Issey Miyake’s personal life began with a tragic event that forever altered the course of his life and the people around him. He was 7 years old, standing outside of his elementary school when the atomic bomb landed in his hometown on August 6th, 1945. He walked 2.3 km across Ground Zero until he found his mother in the wreckage.
Issey grew up as one of the survivors in an impoverished ghost town riddled with sickness. He dreamed of creating beautiful art to show the world he could inspire happiness, not destruction. He also suffered the aftereffects of the bomb and was treated for radiation illness throughout the rest of his life.
His mother succumbed to illness three years after the Hiroshima bomb. In her last three years of life, Issey’s mother helped Issey recover from periostitis and osteomyelitis (radiation-induced illnesses). Several of Issey’s good friends and schoolmates passed away due to radiation-caused disease.
In 2009, Issey wrote “I still see things no one should ever experience: a bright red light, the black cloud soon after, people running in every direction trying desperately to escape. I remember it all. Within three years, my mother died from radiation exposure.”
Issey preferred to “think of things that can be created, not destroyed, that bring beauty and joy.”
Miyake’s immense talent led him to study graphic design at Tama Art University in Tokyo in 1959, then he graduated in 1964. Masako Shirasu, a writer and owner of a dye shop in Tokyo’s fashionable Ginza district, motivated Issey to delve into clothing design.
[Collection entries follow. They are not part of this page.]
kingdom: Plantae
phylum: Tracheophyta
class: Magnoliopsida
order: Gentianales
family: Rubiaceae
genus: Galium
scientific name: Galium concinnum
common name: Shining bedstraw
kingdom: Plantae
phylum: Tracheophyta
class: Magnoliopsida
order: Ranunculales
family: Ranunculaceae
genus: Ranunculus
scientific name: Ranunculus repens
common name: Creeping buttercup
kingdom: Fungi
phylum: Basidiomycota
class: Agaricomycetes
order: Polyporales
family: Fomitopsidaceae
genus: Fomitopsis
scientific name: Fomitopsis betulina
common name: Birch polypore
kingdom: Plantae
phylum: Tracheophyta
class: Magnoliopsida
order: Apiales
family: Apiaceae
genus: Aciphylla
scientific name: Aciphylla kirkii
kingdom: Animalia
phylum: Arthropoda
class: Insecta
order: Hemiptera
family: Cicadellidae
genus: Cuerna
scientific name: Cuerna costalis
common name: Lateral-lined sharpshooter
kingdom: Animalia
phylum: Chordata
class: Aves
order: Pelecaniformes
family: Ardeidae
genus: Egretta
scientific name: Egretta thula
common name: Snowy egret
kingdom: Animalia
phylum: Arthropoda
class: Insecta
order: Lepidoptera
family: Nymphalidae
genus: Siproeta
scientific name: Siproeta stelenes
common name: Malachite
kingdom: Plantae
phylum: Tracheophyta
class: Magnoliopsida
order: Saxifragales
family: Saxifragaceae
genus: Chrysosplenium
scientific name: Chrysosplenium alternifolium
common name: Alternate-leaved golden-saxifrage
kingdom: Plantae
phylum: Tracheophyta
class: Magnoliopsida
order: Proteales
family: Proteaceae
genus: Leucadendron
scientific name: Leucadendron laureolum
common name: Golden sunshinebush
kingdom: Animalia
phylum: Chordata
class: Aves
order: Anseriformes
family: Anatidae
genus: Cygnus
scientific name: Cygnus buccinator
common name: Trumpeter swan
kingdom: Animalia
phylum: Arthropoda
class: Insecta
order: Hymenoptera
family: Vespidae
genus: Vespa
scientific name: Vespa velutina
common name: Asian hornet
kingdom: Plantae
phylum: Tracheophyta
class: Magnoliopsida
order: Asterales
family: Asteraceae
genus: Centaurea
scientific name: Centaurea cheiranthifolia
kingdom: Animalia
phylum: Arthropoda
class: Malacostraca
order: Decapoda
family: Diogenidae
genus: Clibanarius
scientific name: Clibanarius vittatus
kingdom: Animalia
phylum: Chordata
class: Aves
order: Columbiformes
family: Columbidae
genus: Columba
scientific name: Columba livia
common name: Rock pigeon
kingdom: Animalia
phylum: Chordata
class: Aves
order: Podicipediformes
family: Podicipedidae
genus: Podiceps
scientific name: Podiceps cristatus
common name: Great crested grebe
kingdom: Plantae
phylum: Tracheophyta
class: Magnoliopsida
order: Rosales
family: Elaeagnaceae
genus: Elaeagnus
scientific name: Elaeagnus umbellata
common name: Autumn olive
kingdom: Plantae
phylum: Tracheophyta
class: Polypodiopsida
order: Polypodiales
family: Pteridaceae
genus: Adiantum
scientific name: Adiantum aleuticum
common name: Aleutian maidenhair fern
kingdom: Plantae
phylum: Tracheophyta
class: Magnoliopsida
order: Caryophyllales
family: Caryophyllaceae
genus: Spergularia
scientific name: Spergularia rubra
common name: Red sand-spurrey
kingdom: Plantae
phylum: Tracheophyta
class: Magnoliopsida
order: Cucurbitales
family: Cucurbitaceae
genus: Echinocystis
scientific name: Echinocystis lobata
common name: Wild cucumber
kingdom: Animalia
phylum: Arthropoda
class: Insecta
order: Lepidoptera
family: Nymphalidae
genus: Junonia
Shirasu’s shop of varying textiles promoted Issey’s curiosity about creating art for people’s bodies.
Post-war Japan set aside a small budget for gifted fashion design students to study haute couture abroad.
In 1965, Japan sent 27-year-old Issey to Paris to study haute couture at the esteemed École de la Chambre Syndicale de la Couture Parisienne. During the next four years, Issey worked for French couturiers Guy Laroche and Hubert de Givenchy in Paris. Later, Issey moved to New York to work under American designer Geoffrey Beene.
He opened his design studio, self-titled Issey Miyake, in Tokyo in 1970.
Issey never wanted to be defined as the designer who survived the Hiroshima bomb. Miyake “always avoided questions about Hiroshima. They made [him] uncomfortable.”
Issey aspired to be known for the futuristic clothes he designed, not the sorrow of his childhood. The National Art Center in Tokyo honored Miyake’s work with a large-scale exhibition celebrating his designs in 2016.
In August 2022, Issey Miyake passed away from liver cancer at age 84, in Tokyo, Japan. He left behind a legacy of fulfilled fashion dreams, modernistic, intrinsic design, and forward-thinking innovation.